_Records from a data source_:

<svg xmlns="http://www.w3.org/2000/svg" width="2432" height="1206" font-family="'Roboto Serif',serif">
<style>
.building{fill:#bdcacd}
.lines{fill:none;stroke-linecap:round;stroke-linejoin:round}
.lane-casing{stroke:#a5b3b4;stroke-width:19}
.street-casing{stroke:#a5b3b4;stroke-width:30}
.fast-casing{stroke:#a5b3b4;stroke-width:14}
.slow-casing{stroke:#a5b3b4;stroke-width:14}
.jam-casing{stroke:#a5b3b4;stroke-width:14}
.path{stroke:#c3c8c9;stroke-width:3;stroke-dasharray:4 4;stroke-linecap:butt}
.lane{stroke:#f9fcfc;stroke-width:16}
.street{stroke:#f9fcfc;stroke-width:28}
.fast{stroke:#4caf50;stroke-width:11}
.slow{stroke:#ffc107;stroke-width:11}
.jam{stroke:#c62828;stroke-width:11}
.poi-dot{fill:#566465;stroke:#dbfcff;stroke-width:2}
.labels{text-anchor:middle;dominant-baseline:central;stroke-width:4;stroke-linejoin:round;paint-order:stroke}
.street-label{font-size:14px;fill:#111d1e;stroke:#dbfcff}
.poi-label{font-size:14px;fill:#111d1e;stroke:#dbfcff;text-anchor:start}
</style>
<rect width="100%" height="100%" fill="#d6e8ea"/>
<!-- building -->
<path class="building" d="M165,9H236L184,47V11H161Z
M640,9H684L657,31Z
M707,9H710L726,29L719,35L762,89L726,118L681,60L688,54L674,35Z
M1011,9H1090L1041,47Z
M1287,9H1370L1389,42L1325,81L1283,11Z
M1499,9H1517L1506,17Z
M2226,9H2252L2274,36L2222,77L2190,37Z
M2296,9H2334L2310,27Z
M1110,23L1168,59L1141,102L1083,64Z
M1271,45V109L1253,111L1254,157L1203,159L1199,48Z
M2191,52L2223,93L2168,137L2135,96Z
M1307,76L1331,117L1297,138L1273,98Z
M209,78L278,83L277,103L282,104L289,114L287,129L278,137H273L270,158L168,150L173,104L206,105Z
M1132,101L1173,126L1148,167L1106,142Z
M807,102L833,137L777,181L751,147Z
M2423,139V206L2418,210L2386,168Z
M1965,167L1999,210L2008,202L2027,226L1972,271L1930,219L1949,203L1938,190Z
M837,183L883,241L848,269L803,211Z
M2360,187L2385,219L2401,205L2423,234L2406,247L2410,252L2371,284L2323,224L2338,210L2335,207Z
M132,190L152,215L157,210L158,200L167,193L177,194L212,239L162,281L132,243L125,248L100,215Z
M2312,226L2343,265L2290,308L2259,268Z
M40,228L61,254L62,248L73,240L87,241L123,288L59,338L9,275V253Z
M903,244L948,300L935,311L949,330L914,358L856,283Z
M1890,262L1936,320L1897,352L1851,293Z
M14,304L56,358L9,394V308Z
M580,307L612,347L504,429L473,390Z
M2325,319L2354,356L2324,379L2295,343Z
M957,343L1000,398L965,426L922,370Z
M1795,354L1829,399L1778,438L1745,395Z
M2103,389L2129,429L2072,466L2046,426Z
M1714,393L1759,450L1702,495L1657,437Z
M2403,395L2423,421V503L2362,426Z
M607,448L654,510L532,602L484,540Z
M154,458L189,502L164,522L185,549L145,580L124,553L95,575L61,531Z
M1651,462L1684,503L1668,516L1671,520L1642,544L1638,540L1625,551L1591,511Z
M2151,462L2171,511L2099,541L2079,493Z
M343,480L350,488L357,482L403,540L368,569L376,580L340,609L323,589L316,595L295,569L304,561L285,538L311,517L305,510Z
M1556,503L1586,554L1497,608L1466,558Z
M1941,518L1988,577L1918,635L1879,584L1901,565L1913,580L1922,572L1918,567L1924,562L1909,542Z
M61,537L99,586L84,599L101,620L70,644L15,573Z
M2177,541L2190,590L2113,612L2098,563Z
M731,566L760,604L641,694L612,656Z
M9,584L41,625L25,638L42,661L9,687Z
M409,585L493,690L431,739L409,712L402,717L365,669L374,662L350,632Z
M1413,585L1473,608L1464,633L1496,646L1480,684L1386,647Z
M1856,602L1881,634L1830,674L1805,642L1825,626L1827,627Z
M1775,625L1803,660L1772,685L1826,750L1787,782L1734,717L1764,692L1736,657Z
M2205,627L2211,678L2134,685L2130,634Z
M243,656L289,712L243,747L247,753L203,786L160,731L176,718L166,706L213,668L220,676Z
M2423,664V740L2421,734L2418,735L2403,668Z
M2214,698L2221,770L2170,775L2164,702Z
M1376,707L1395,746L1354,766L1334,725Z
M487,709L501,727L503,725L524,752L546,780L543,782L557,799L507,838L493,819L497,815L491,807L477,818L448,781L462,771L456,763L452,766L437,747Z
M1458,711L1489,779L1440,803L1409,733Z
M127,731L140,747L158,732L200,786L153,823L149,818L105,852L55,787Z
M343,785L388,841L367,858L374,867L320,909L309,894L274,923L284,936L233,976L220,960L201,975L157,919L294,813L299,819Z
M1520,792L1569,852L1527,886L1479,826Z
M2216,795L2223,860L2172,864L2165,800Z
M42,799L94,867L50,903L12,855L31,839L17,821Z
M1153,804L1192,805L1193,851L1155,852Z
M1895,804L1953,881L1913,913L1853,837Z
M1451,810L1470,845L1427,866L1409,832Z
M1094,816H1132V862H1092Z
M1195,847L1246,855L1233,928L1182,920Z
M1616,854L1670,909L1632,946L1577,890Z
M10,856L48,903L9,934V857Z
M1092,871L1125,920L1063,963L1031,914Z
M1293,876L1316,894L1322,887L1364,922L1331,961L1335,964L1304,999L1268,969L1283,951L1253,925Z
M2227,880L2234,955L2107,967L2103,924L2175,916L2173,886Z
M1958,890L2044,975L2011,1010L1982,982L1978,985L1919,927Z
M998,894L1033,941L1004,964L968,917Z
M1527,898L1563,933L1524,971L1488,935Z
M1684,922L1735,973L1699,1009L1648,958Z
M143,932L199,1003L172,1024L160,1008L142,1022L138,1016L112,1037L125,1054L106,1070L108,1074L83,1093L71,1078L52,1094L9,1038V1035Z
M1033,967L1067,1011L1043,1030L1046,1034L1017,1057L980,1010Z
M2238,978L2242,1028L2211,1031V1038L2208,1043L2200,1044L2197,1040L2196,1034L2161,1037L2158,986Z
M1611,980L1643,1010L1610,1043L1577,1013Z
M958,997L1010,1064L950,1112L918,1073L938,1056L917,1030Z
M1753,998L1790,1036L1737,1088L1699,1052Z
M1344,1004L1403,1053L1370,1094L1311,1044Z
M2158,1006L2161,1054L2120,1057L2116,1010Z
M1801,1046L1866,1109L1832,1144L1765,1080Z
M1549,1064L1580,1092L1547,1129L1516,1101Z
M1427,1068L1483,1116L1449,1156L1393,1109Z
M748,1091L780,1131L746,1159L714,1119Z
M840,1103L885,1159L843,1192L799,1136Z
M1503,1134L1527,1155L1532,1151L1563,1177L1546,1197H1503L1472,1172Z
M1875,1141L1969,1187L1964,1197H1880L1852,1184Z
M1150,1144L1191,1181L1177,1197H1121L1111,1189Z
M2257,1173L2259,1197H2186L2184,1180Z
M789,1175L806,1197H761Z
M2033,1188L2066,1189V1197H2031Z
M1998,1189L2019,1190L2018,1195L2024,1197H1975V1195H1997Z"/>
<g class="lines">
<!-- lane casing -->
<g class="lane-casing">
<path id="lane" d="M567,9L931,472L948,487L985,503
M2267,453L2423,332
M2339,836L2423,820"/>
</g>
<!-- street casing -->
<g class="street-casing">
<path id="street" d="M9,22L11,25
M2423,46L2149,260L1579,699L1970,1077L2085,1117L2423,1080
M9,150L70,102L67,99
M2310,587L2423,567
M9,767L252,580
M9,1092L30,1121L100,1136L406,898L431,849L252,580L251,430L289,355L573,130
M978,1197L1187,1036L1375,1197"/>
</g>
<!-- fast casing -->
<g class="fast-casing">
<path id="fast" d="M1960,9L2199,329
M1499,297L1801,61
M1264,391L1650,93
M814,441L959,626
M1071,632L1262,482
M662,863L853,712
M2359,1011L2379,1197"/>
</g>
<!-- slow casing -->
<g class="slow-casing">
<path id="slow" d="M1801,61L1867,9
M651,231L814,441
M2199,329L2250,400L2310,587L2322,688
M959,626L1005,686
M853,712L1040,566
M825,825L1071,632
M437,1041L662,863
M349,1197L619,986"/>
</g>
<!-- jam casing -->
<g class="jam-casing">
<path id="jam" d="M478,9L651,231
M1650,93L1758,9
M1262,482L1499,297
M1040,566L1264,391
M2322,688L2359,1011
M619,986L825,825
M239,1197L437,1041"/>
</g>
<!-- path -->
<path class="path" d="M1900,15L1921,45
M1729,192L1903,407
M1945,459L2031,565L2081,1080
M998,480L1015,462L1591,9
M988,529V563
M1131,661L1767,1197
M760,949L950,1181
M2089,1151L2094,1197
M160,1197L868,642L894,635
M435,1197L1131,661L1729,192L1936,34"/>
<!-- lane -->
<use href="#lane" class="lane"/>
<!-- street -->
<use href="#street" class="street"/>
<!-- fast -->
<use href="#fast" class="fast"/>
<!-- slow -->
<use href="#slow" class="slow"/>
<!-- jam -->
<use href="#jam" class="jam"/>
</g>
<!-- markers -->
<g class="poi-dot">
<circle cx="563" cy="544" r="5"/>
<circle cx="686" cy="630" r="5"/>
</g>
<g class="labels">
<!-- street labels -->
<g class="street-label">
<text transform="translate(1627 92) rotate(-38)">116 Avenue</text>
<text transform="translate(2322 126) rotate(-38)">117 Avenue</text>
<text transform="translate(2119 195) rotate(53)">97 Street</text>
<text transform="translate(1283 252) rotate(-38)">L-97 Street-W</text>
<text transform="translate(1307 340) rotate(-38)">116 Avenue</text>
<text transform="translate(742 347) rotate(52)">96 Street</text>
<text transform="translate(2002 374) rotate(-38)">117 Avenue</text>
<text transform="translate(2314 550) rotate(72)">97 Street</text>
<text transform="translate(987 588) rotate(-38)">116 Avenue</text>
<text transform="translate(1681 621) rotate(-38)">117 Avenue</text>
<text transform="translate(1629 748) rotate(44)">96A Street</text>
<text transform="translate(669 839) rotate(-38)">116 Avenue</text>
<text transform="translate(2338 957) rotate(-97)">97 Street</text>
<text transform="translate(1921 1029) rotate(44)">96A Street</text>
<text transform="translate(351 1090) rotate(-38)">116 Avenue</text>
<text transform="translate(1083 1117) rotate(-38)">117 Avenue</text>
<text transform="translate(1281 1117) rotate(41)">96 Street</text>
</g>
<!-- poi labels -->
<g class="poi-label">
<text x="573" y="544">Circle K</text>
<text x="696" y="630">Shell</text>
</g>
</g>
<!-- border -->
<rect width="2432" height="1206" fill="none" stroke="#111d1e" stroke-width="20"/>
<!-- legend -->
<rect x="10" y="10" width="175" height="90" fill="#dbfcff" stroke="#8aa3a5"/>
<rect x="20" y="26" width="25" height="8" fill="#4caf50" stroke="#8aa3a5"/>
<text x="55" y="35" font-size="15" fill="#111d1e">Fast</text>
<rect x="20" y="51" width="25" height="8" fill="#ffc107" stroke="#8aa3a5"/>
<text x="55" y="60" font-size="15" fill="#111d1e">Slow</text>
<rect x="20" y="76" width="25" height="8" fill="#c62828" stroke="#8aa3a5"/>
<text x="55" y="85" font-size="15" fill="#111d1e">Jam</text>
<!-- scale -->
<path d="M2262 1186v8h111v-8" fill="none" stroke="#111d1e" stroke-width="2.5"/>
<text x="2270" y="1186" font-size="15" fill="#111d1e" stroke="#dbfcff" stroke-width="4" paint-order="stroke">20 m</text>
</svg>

_WHAT IS BEING ASKED_:
Scan the data above for the word "linejoin" and report every line where it is found.

_TASK OUTPUT_:
.lines{fill:none;stroke-linecap:round;stroke-linejoin:round}
.labels{text-anchor:middle;dominant-baseline:central;stroke-width:4;stroke-linejoin:round;paint-order:stroke}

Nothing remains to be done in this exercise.